In molecular biology, the cyclin-dependent kinase regulatory subunit family is a family of proteins consisting of the regulatory subunits of cyclin-dependent protein kinases.

In eukaryotes, cyclin-dependent protein kinases interact with cyclins to regulate cell cycle progression, and are required for the G1 and G2 stages of cell division. The proteins bind to a regulatory subunit, cyclin-dependent kinase regulatory subunit (CKS), which is essential for their function. This regulatory subunit is a small protein of 79 to 150 residues. In yeast (gene CKS1) and in fission yeast (gene suc1) a single isoform is known, while mammals have two highly related isoforms.
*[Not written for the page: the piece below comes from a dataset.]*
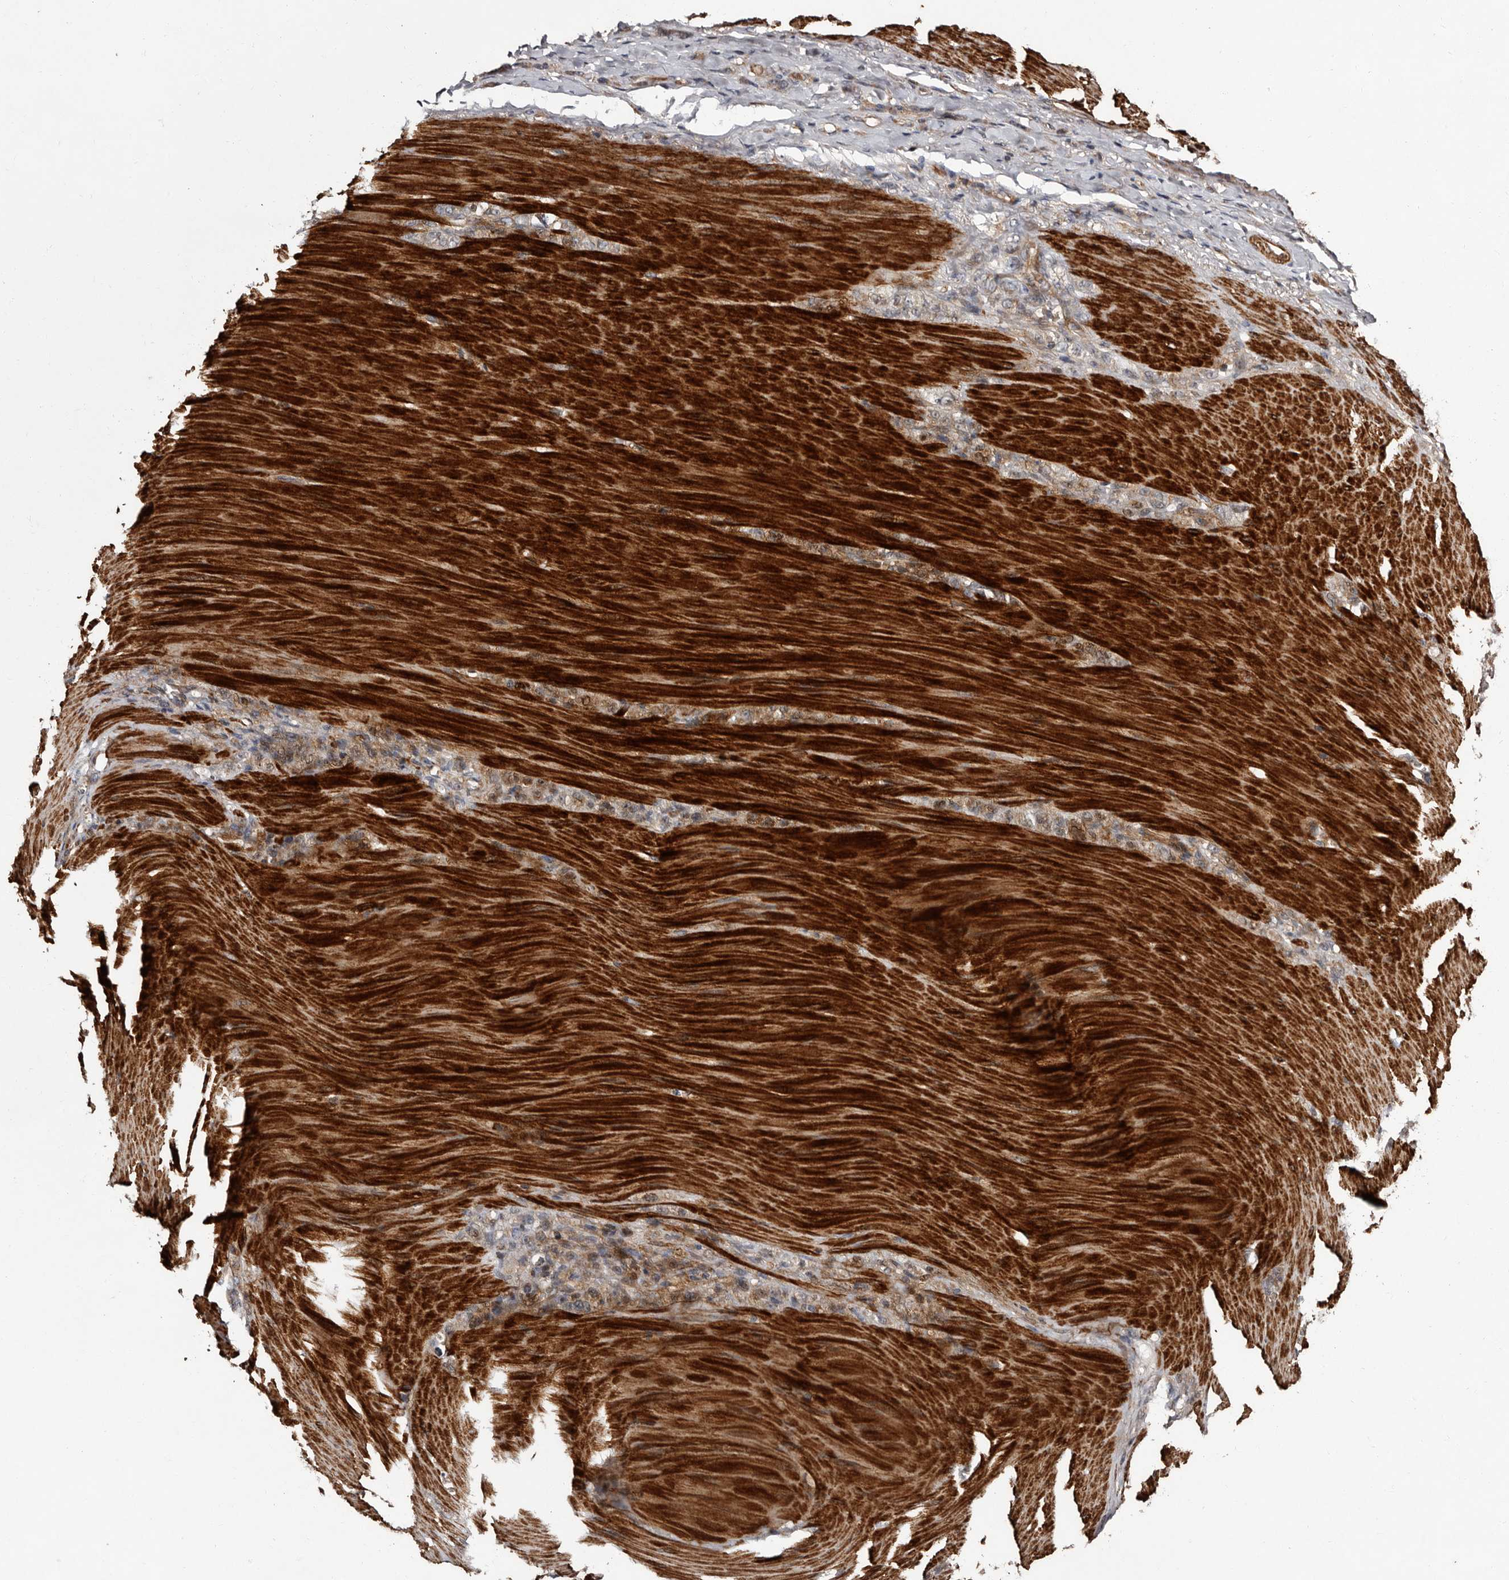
{"staining": {"intensity": "moderate", "quantity": ">75%", "location": "cytoplasmic/membranous"}, "tissue": "stomach cancer", "cell_type": "Tumor cells", "image_type": "cancer", "snomed": [{"axis": "morphology", "description": "Normal tissue, NOS"}, {"axis": "morphology", "description": "Adenocarcinoma, NOS"}, {"axis": "topography", "description": "Stomach"}], "caption": "Immunohistochemical staining of human stomach adenocarcinoma shows medium levels of moderate cytoplasmic/membranous protein staining in about >75% of tumor cells.", "gene": "PRKD3", "patient": {"sex": "male", "age": 82}}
The regulatory subunits exist as hexamers, formed by the symmetrical assembly of 3 interlocked homodimers, creating an unusual 12-stranded beta-barrel structure. Through the barrel centre runs a 12Å diameter tunnel, lined by 6 exposed helix pairs. Six kinase units can be modelled to bind the hexameric structure, which may thus act as a hub for cyclin-dependent protein kinase multimerisation.

This family includes the CKS1B and CKS2 genes in mammals.